→ Aim of the task
Rewrite every item below, changing "developed" to "processed" and keeping all other text the same.

→ Dataset records

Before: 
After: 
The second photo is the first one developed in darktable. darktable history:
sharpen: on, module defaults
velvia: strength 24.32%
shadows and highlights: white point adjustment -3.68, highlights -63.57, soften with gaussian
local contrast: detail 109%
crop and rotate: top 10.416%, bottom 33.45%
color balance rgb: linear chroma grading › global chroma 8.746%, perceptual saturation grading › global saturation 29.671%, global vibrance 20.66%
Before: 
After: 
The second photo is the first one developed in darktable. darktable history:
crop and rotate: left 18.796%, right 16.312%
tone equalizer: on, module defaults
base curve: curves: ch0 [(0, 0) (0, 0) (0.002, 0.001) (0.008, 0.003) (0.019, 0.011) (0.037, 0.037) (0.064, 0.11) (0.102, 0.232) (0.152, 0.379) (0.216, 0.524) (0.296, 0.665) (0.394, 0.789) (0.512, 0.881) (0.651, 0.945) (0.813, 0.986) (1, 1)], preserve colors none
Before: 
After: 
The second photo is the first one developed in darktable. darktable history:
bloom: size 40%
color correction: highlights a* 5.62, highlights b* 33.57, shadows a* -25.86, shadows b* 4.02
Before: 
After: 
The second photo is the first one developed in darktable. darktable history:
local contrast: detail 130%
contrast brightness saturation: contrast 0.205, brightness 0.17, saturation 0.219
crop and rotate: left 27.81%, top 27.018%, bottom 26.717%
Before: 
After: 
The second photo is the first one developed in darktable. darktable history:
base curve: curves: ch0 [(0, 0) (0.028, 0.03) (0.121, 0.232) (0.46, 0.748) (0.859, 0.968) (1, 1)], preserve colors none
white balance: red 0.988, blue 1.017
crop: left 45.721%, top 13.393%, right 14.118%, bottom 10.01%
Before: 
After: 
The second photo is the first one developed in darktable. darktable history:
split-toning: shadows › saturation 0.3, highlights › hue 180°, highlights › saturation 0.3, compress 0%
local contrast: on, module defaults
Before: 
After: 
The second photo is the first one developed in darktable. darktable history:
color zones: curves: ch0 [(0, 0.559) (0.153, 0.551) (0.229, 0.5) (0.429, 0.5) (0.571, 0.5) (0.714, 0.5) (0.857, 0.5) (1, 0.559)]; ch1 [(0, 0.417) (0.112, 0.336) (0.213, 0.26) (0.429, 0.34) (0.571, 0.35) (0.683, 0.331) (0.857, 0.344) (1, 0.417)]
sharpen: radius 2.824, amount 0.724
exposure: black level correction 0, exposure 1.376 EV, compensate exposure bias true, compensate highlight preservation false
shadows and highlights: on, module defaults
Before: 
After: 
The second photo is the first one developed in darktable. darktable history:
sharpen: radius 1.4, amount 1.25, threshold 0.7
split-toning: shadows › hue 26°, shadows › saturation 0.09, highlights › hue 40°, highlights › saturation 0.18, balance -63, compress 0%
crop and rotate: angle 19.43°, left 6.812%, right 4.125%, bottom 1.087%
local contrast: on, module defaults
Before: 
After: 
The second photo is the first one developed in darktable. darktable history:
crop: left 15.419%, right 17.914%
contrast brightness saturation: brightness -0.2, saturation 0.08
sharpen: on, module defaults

→ Output below
Before: 
After: 
The second photo is the first one processed in darktable. darktable history:
sharpen: on, module defaults
velvia: strength 24.32%
shadows and highlights: white point adjustment -3.68, highlights -63.57, soften with gaussian
local contrast: detail 109%
crop and rotate: top 10.416%, bottom 33.45%
color balance rgb: linear chroma grading › global chroma 8.746%, perceptual saturation grading › global saturation 29.671%, global vibrance 20.66%
Before: 
After: 
The second photo is the first one processed in darktable. darktable history:
crop and rotate: left 18.796%, right 16.312%
tone equalizer: on, module defaults
base curve: curves: ch0 [(0, 0) (0, 0) (0.002, 0.001) (0.008, 0.003) (0.019, 0.011) (0.037, 0.037) (0.064, 0.11) (0.102, 0.232) (0.152, 0.379) (0.216, 0.524) (0.296, 0.665) (0.394, 0.789) (0.512, 0.881) (0.651, 0.945) (0.813, 0.986) (1, 1)], preserve colors none
Before: 
After: 
The second photo is the first one processed in darktable. darktable history:
bloom: size 40%
color correction: highlights a* 5.62, highlights b* 33.57, shadows a* -25.86, shadows b* 4.02
Before: 
After: 
The second photo is the first one processed in darktable. darktable history:
local contrast: detail 130%
contrast brightness saturation: contrast 0.205, brightness 0.17, saturation 0.219
crop and rotate: left 27.81%, top 27.018%, bottom 26.717%
Before: 
After: 
The second photo is the first one processed in darktable. darktable history:
base curve: curves: ch0 [(0, 0) (0.028, 0.03) (0.121, 0.232) (0.46, 0.748) (0.859, 0.968) (1, 1)], preserve colors none
white balance: red 0.988, blue 1.017
crop: left 45.721%, top 13.393%, right 14.118%, bottom 10.01%
Before: 
After: 
The second photo is the first one processed in darktable. darktable history:
split-toning: shadows › saturation 0.3, highlights › hue 180°, highlights › saturation 0.3, compress 0%
local contrast: on, module defaults
Before: 
After: 
The second photo is the first one processed in darktable. darktable history:
color zones: curves: ch0 [(0, 0.559) (0.153, 0.551) (0.229, 0.5) (0.429, 0.5) (0.571, 0.5) (0.714, 0.5) (0.857, 0.5) (1, 0.559)]; ch1 [(0, 0.417) (0.112, 0.336) (0.213, 0.26) (0.429, 0.34) (0.571, 0.35) (0.683, 0.331) (0.857, 0.344) (1, 0.417)]
sharpen: radius 2.824, amount 0.724
exposure: black level correction 0, exposure 1.376 EV, compensate exposure bias true, compensate highlight preservation false
shadows and highlights: on, module defaults
Before: 
After: 
The second photo is the first one processed in darktable. darktable history:
sharpen: radius 1.4, amount 1.25, threshold 0.7
split-toning: shadows › hue 26°, shadows › saturation 0.09, highlights › hue 40°, highlights › saturation 0.18, balance -63, compress 0%
crop and rotate: angle 19.43°, left 6.812%, right 4.125%, bottom 1.087%
local contrast: on, module defaults
Before: 
After: 
The second photo is the first one processed in darktable. darktable history:
crop: left 15.419%, right 17.914%
contrast brightness saturation: brightness -0.2, saturation 0.08
sharpen: on, module defaults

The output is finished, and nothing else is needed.